**Tarefa indicada 1**
No excerto do acórdão sobre a injunção, que quantia global pedia a requerente à requerida?
**Tarefa indicada 2**
Prossiga o excerto do acórdão sobre a injunção a partir da última frase apresentada.

**Excerto**
▼▼▼

IV – E, assim, o empreiteiro pode recorrer ao procedimento injuntivo.
(Sumário pela Relatora)

Texto Integral


Acordam no Tribunal da Relação de Évora:

Hugo Rodrigues Unipessoal, Lda. apresentou requerimento de injunção contra Algarvelux, S.A. para dela haver a quantia global de 64.933,20€.
Invocou, em síntese, que: celebrou com a requerida diversos contratos de empreitada (a requerente refere como data do contrato 20.9.10), por via dos quais efectuou vários trabalhos de construção civil; conforme acordado entre ambas, em cada factura apresentada pela requerente (entre 29.9.10 e 5.5.14), a requerida retinha uma parte a título de caução; a requerente tinha/tem direito a haver os valores retidos – no total de 49.842,90€ - 5 anos após a entrega das obras; não obstante ter solicitado por diversas vezes o pagamento, a requerida nada pagou; os juros de mora montam a 14.437,30€.

▲▲▲

Dados extraídos de uma coleção:
▼▼▼

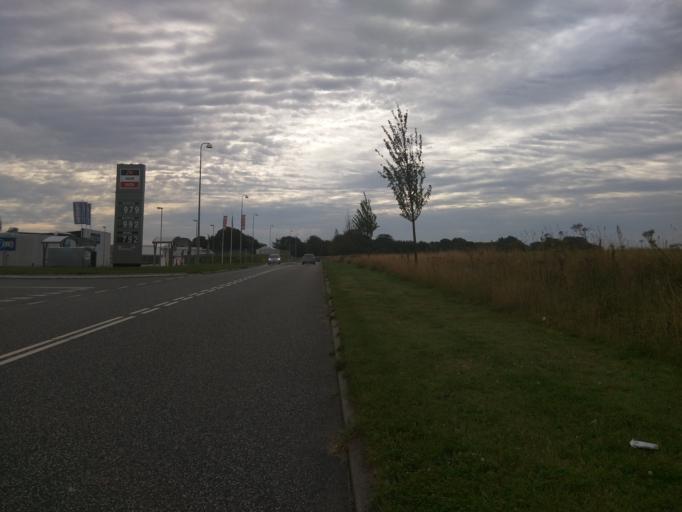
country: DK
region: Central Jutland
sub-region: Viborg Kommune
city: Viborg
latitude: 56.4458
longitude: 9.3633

▲▲▲
▼▼▼

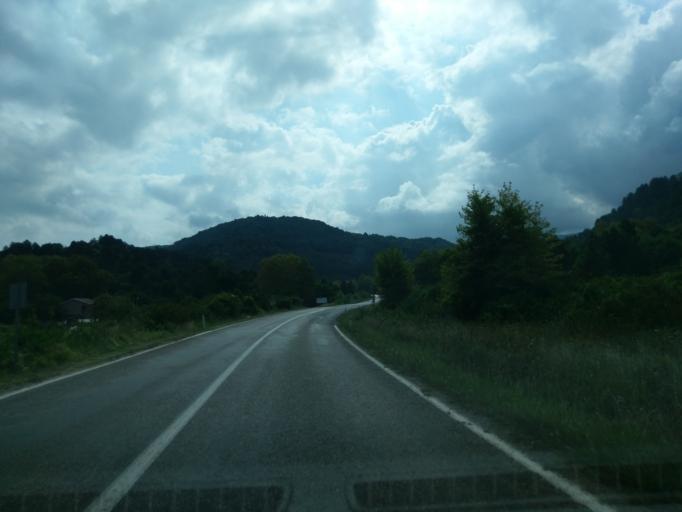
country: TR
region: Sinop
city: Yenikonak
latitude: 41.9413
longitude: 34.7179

▲▲▲

**Resposta 1**
A quantia global de 64.933,20€.

**Resposta 2**
A requerida deduziu oposição, dizendo, em resumo, que: o requerimento é inepto, porquanto a requerente não alegou os factos essenciais constitutivos do seu direito, assim faltando a causa de pedir; pretendendo a requerente a restituição de quantias retidas a título de caução – e não o pagamento de serviços ou de bens – o procedimento de injunção não é o meio próprio para tal; e não é o meio adequado, dado que a problemática subjacente é complexa, prendendo-se com a não finalização dos trabalhos ou com a existência de defeitos. Caso não fosse absolvida da instância, a requerida invocou: terem sido celebrados entre as partes contratos de empreitada em 2010 e 2011; ter sido combinado que a retenção de 5% do valor de cada pagamento mensal se destinava a garantir o pontual cumprimento dos contratos até à recepção definitiva das obras; em Junho de 2013, a requerida comunicou à requerente os trabalhos ainda por concluir e os defeitos a corrigir; a requerente abandonou a obra e nada mais disse ou fez; a obrigação de devolver as quantias retidas não se venceu, pelo que há lugar à absolvição do pedido.
O tribunal julgou verificada a excepção dilatória inominada de uso indevido do procedimento de injunção, absolvendo a ré da instância.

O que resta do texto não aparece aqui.